■ **What you will do**
In the entries below, the lines from the one with "[10] Han Y, Wang" through the one with "[15] Mitra BK, Sasaki" are to be copied exactly; both ends count.

■ **Data for the task**
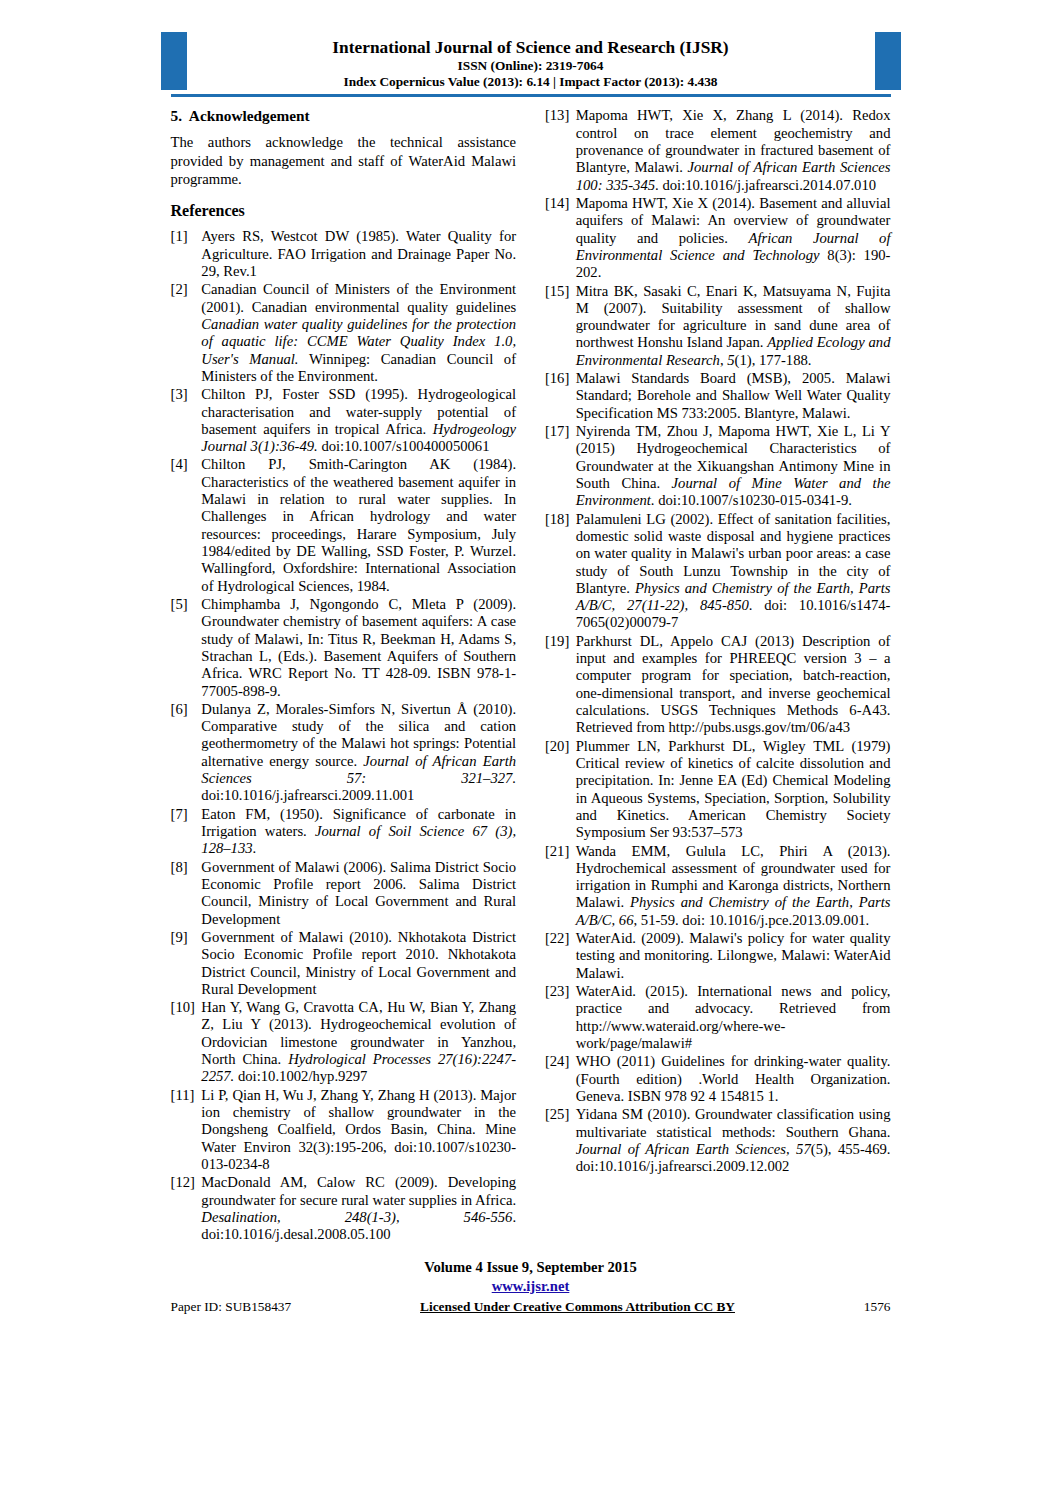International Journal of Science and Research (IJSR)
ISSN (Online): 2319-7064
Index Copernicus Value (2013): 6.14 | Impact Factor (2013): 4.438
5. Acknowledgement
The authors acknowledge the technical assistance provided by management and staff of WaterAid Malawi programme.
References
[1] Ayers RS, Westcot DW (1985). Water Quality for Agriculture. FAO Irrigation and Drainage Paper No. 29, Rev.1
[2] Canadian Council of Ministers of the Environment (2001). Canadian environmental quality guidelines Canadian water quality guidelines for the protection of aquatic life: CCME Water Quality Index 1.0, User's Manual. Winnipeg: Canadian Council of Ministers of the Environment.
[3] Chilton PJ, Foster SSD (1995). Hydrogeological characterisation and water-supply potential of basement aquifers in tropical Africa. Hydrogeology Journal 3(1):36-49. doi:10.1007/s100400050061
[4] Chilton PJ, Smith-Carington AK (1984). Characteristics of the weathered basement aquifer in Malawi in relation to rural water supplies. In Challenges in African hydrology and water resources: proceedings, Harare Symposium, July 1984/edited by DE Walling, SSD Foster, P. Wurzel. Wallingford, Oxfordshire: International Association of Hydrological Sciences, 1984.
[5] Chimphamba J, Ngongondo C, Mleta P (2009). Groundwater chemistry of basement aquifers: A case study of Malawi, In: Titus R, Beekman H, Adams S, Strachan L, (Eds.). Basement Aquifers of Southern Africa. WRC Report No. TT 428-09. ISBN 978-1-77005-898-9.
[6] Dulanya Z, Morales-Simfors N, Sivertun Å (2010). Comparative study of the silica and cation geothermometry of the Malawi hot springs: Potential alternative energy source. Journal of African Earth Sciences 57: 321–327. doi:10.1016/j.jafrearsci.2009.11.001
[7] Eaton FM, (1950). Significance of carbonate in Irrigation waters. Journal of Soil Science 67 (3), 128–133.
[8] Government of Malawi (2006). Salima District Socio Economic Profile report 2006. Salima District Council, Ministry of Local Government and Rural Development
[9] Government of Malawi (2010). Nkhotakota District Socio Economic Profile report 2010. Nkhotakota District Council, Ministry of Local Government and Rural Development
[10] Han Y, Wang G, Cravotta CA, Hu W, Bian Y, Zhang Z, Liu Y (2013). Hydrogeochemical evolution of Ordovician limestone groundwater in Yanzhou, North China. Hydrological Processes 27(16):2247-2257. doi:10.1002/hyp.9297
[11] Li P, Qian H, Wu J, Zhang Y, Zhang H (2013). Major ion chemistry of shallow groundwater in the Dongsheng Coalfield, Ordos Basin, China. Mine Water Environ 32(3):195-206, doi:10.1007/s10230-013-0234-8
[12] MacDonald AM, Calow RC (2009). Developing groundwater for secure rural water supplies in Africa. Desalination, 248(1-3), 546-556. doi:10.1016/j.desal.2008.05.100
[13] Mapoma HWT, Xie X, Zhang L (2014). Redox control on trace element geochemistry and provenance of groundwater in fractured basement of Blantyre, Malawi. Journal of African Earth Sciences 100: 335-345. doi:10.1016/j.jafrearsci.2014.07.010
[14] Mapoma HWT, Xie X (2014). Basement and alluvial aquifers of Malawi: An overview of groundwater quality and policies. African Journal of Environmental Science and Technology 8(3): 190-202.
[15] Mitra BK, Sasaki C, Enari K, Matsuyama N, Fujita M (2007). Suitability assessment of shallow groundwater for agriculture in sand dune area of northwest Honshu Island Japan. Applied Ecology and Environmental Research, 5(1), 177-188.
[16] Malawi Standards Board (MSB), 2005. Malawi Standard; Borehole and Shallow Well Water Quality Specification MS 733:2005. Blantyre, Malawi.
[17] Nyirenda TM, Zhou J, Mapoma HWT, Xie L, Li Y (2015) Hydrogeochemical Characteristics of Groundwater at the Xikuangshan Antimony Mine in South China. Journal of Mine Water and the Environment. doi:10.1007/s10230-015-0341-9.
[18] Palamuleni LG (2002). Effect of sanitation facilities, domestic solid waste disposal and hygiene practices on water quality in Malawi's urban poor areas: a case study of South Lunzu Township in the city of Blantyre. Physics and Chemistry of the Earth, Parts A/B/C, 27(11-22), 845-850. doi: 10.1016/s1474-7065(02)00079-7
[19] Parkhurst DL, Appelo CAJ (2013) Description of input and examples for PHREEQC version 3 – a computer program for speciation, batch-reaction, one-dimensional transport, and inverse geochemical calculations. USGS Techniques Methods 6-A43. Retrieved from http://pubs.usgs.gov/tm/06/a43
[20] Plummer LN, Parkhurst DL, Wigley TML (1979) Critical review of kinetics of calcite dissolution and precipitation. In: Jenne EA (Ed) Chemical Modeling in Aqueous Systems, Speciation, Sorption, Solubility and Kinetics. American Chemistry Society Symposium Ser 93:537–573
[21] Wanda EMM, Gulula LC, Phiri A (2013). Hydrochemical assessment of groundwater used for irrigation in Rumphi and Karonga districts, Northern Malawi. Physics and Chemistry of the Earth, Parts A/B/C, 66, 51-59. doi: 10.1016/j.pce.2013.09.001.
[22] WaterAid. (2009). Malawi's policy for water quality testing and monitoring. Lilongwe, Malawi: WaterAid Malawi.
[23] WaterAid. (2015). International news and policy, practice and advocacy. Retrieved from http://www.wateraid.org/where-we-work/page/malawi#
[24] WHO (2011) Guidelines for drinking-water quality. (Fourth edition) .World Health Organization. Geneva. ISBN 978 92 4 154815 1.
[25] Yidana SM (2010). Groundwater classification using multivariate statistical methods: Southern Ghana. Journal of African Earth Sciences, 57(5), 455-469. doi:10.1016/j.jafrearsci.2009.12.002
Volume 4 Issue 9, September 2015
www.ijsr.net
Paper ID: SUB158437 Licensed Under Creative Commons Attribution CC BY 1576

■ **Response**
[10] Han Y, Wang G, Cravotta CA, Hu W, Bian Y, Zhang Z, Liu Y (2013). Hydrogeochemical evolution of Ordovician limestone groundwater in Yanzhou, North China. Hydrological Processes 27(16):2247-2257. doi:10.1002/hyp.9297
[11] Li P, Qian H, Wu J, Zhang Y, Zhang H (2013). Major ion chemistry of shallow groundwater in the Dongsheng Coalfield, Ordos Basin, China. Mine Water Environ 32(3):195-206, doi:10.1007/s10230-013-0234-8
[12] MacDonald AM, Calow RC (2009). Developing groundwater for secure rural water supplies in Africa. Desalination, 248(1-3), 546-556. doi:10.1016/j.desal.2008.05.100
[13] Mapoma HWT, Xie X, Zhang L (2014). Redox control on trace element geochemistry and provenance of groundwater in fractured basement of Blantyre, Malawi. Journal of African Earth Sciences 100: 335-345. doi:10.1016/j.jafrearsci.2014.07.010
[14] Mapoma HWT, Xie X (2014). Basement and alluvial aquifers of Malawi: An overview of groundwater quality and policies. African Journal of Environmental Science and Technology 8(3): 190-202.
[15] Mitra BK, Sasaki C, Enari K, Matsuyama N, Fujita M (2007). Suitability assessment of shallow groundwater for agriculture in sand dune area of northwest Honshu Island Japan. Applied Ecology and Environmental Research, 5(1), 177-188.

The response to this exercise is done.